Community college. Community center. Academic community. Retirement community. Community picnic.
There’s an obvious common denominator in the above list. There was a time when a sense of community, a feeling of belonging in and to a certain location, was common. We knew the folks working and shopping in the local food market, as well as the waitress in the local café. We all lived in the same community.
Lamar National Bank announced in December 2019 the decision to serve the Northlake community. A permanent structure was built in 2021, and Northlake had its first community bank. Lamar now has five locations and one loan production office, with openings in Frisco and Anna coming soon.
“The current trend is for more and more community banks to sell or to merge. If there’s a merger, the new bank acquires existing customers,” Clay Baum, Chief Information Officer for Lamar, explained. “It’s not uncommon to see small towns begin to grow and expand services and facilities, but it’s difficult if they’re trying to do this without the help of a community bank. That was the case with the Celina and Northlake markets.
“Fulfilling the role of a community bank isn’t always easy. The major difference is community banks are relationship-based and centered around the community, while the larger banks might be focused around businesses that don’t impact the community.”
In the community bank, the loan officer often greets the customer by his first name, asks if his wife is over the flu, hands him a cuppa’ coffee, and sits down to discuss how much money he needs to borrow.

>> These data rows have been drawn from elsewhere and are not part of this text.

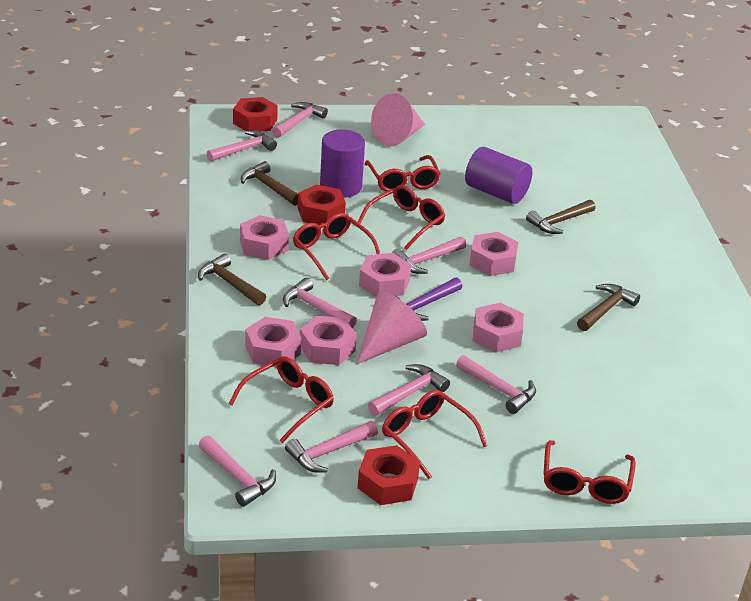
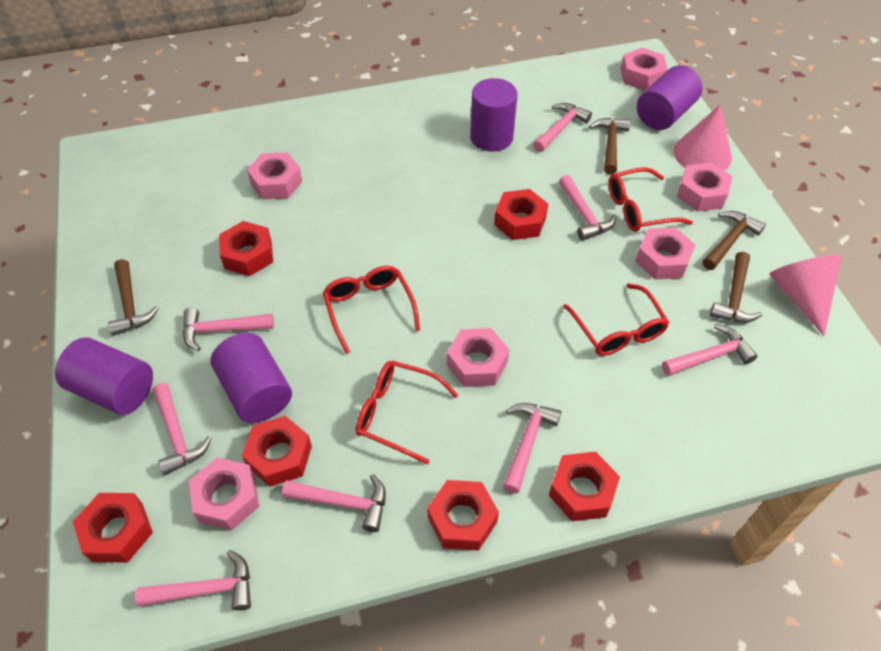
purple cylinder: [320,130,365,198] [465,147,532,204] = 2 -> [55,337,153,415] [211,333,292,423] [470,78,517,152] [637,65,702,130] = 4
purple hammer: [394,277,462,321] = 1 -> none = 0
red glasses: [229,356,334,443] [293,213,380,280] [358,185,445,250] [365,155,441,192] [382,390,488,479] [543,440,636,504] = 6 -> [323,266,420,354] [356,361,458,465] [563,283,669,356] [609,167,693,232] = 4
red nut: [233,97,278,131] [298,185,346,225] [358,445,420,505] = 3 -> [73,493,153,563] [219,221,273,276] [242,416,312,487] [427,480,499,551] [494,189,548,240] [549,452,620,521] = 6

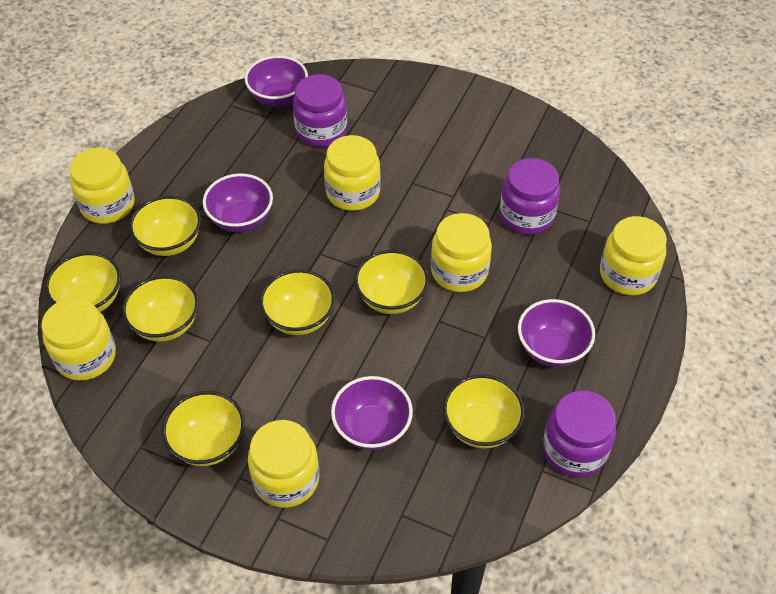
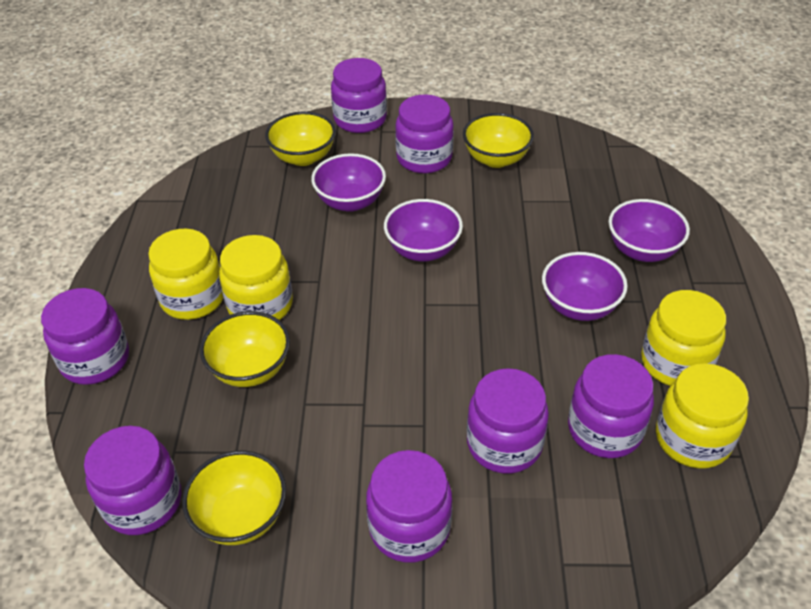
purple jar: [293,74,347,147] [500,158,560,235] [543,390,616,477] = 3 -> [41,288,129,385] [84,426,181,535] [331,58,387,133] [366,450,452,563] [395,95,454,173] [467,368,549,474] [568,354,654,458] = 7
yellow bowl: [45,252,121,312] [122,275,199,342] [129,196,201,256] [162,391,245,466] [260,269,335,335] [355,250,429,314] [443,374,525,448] = 7 -> [182,450,286,545] [200,311,290,387] [265,112,336,166] [463,113,534,168] = 4
yellow jar: [41,298,116,381] [69,148,135,224] [248,420,319,508] [324,135,381,211] [431,213,492,292] [600,216,667,296] = 6 -> [148,229,224,320] [219,235,293,320] [641,290,726,386] [656,363,749,468] = 4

Now, don’t misjudge– Knowing your wife has the flu doesn’t mean getting the loan is any easier at the community bank than it is at the larger institution. Stepping through the process, however, is more personal and may shine a light on a few more alternative avenues.
“Community banks focus more on identifying the need for the loan rather than on closing,” Baum said. “We want to be sure the loan serves its purpose. We also pride ourselves on building trust with our borrowers.

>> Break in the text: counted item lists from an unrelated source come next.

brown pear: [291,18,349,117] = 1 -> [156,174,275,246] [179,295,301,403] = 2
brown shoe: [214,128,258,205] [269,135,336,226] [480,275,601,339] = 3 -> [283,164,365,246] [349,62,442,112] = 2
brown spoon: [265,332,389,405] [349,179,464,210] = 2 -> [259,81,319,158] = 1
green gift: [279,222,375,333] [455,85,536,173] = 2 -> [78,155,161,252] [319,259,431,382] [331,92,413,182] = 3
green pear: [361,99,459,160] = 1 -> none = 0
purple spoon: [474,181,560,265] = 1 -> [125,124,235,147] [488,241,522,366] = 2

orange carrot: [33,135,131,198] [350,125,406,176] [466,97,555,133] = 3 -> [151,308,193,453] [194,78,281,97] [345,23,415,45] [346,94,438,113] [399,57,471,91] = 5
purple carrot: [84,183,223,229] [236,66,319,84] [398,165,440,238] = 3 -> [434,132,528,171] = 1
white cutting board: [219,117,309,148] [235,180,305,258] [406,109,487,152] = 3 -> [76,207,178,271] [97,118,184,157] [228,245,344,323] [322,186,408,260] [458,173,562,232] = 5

“We participated in the Payment Protection Program, which helped our community through the tough pandemic times. It also helped us earn the trust of our customers, especially those whose needs weren’t addressed by larger institutions. It was all part of our effort to stand by the community.”
“Our customers frequently come to the bank in person at our Northlake location, but the younger ones do seem to prefer digital banking. Digital banking is important for all generations, which is why much of our effort is focused on improving the digital banking experience for everyone. We look at it as another way to make our bank more accessible to all generations.

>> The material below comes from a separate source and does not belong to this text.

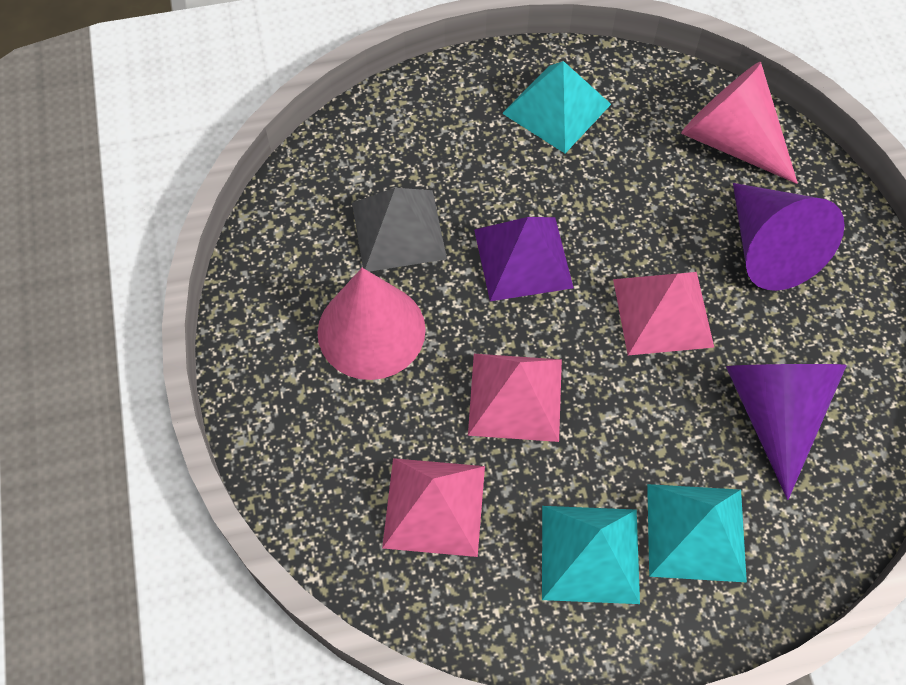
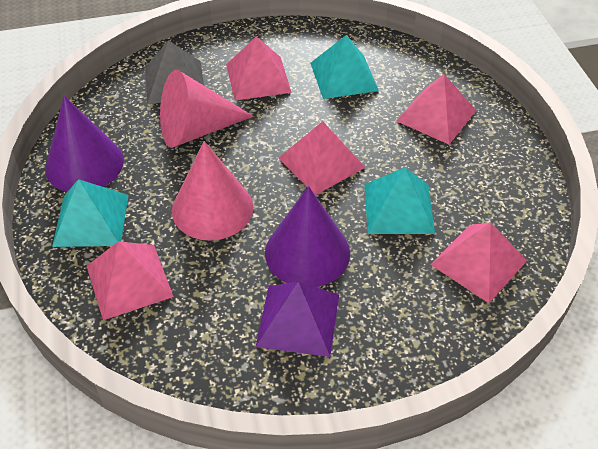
pink pyramid: [382,458,485,557] [468,354,562,442] [613,272,714,355] = 3 -> [87,241,174,320] [226,36,292,101] [278,121,366,195] [397,74,476,144] [430,222,527,303] = 5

“The only way we can have banking success is through successful customer relationships. Lamar National Bank loves the entrepreneurial spirit, and we do all we can to support it.”
Bottom line: Lamar wants customers to bank in a way that’s comfortable for them. Different levels of technology are offered. Choose the one that fits you the best or choose none. Never make a personal visit to the brick-and-mortar building or drop in every day. The choice of how you bank is up to you. Whatever that choice may be, everyone at Lamar is there to help and support.
A new source of pride for Lamar is its Hero Checking program, designed for veterans, first responders, and teachers. Corbett Howard, Market President for the Celina location, explains. “It’s a special debit card that identifies their line of service. It’s a way for us to reach out and be respectful of all of them while honoring their dedicated service.
“Included in the benefits are free checks on the first order, no ATM fees, no service charges, and custom artwork on the card. Everyone sees their contribution as soon as that card comes out of their wallets.”
Lamar National Bank will grow. That’s just the nature of everything. “But there won’t be one on every corner,” Baum said. “Our goal is to grow organically into the markets that need and want us. Our intention is to serve those markets responsibly, whether physically or digitally. The first question we’ll always ask ourselves before any decision is, ‘Is it good for the community and for our customers?’”
That single question is one of the basic tenets of a healthy sense of community.